Innanzitutto, la mancanza
di servizi di assistenza pubblici e gratuiti per anziani e per bambini sta costringendo moltissime donne a dover forzatamente scegliere di restare in
casa a badare alla prole o a svolgere attività da caregiver.
Un secondo problema sono
i contratti: i contratti di lavoro sono per lo più part-time e a tempo
determinato, molti contratti part time poi sono considerati falsi, perché
richiedono più ore di quelle segnate sul contratto, ma con uno stipendio che
rimane sempre molto basso.
Secondo i dati Istat
inoltre le ore di lavoro troppo lunghe possono rappresentare un ulteriore
problema rispetto al fenomeno della
disoccupazione, inoccupazione e inattività:
il 24% dei lavoratori in Italia
lavora più di 40 ore a settimana e un 6% svolge più di 60 ore a
settimana.
Il fatto di rifiutare un
lavoro o il fatto di ritrovarsi senza un
lavoro pesa molto a livello psicologico: nella società italiana chi non ha un lavoro viene considerato un
fannullone, chi lo rifiuta perché la
qualità del lavoro impedisce di stare bene a livello psicofisico o perché ha
necessità di badare a qualcuno viene considerato come una persona che non ha
voglia di fare nulla della propria vita, ma questo stigma è ingiusto: le
persone possono piombare in una situazione di disoccupazione, inoccupazione o
inattività per motivi che non sono legati alla volontà dei singoli individui,
ma a politiche lavorative e socioeconomiche che rendono difficile introdursi
nel mondo del lavoro.
Lo stigma sulle persone
disoccupate, inoccupate e in stato di inattività crea ansia, depressione e
profondi disagi in chi lo subisce.
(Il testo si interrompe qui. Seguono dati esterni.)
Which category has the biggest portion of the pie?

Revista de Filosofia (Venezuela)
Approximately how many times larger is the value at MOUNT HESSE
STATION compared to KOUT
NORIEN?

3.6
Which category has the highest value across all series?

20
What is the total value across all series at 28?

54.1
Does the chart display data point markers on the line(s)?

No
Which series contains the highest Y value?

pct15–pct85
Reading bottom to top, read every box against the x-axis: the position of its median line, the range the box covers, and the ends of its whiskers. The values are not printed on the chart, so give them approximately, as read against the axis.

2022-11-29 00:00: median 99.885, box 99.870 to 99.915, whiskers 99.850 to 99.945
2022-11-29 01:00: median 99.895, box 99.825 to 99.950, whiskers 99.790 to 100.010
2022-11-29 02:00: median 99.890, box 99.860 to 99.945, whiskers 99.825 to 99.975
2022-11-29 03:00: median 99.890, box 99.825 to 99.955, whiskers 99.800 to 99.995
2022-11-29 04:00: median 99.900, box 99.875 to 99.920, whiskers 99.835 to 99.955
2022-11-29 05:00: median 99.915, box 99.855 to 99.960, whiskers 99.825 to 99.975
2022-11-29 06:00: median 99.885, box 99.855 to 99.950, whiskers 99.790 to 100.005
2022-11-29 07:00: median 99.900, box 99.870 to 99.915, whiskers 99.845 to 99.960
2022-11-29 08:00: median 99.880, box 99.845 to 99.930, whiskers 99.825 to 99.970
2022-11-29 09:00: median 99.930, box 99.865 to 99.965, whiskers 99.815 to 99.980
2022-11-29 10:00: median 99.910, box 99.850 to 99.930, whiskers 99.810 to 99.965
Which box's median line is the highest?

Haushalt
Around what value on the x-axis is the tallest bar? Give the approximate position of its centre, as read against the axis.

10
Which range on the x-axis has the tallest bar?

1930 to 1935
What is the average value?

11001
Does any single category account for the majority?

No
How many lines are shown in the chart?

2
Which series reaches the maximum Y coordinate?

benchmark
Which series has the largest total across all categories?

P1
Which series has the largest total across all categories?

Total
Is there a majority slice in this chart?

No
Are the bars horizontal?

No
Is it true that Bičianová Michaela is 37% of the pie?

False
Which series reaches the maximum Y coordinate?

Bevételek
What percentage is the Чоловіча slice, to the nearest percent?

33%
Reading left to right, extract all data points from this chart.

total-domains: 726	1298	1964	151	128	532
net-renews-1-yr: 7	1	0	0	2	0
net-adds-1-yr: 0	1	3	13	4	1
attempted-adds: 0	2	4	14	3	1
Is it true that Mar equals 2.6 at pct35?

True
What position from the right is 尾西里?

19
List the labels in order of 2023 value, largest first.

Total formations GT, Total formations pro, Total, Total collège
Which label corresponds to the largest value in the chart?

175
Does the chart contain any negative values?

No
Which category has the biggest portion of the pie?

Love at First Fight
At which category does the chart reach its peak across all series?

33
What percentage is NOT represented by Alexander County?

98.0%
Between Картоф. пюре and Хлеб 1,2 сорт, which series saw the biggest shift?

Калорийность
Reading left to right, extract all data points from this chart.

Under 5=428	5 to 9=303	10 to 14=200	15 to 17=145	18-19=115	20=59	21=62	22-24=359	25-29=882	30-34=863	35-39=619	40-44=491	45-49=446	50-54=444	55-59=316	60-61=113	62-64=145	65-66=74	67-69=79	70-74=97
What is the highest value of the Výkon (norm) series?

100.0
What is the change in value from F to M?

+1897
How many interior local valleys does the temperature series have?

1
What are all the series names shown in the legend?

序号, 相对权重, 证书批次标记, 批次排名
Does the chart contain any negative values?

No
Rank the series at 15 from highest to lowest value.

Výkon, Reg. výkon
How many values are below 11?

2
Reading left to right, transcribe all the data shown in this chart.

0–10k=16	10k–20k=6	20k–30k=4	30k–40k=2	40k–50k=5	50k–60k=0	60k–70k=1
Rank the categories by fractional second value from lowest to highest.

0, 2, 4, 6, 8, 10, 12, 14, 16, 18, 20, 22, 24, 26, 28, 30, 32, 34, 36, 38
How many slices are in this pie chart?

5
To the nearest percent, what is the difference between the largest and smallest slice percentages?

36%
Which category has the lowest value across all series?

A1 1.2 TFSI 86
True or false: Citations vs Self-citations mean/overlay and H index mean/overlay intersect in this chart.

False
Quando si attribuisce la colpa di problemi
come la disoccupazione, l’inoccupazione
e l’inattività ai singoli individui si ignorano le condizioni personali di ogni individuo, ma anche le condizioni
sociali, economiche e lavorative attuali in cui viviamo, è quindi fondamentale comprendere
che fenomeni come la disoccupazione, l’inattività e l’inoccupazione possono
dipendere da diversi fattori che non sono controllabili dai singoli individui e
chi piomba in queste condizioni non dovrebbe subire il peso di uno
stigma e della colpa, ma dovrebbe essere compreso e sostenuto.